[Stored data entries]
********
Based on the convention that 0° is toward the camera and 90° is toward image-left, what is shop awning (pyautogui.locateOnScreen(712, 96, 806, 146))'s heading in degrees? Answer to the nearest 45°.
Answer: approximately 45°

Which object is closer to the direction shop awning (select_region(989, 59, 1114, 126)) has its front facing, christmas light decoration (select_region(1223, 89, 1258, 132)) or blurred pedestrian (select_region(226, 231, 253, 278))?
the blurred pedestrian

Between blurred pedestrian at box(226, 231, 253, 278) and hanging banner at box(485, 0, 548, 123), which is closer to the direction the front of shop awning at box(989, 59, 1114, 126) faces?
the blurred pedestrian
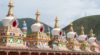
********
* Problem:
Rewrite every line of the records above as a Markdown table with two columns, No. and Line, giving each line its own numbered row and skipping blank lines. Leave the pictures out of the table.

* Output of the task:
| No. | Line |
|---|---|
| 1 | Based on the convention that 0° is toward the camera and 90° is toward image-left, what is shop awning (pyautogui.locateOnScreen(712, 96, 806, 146))'s heading in degrees? Answer to the nearest 45°. |
| 2 | Answer: approximately 45° |
| 3 | Which object is closer to the direction shop awning (select_region(989, 59, 1114, 126)) has its front facing, christmas light decoration (select_region(1223, 89, 1258, 132)) or blurred pedestrian (select_region(226, 231, 253, 278))? |
| 4 | the blurred pedestrian |
| 5 | Between blurred pedestrian at box(226, 231, 253, 278) and hanging banner at box(485, 0, 548, 123), which is closer to the direction the front of shop awning at box(989, 59, 1114, 126) faces? |
| 6 | the blurred pedestrian |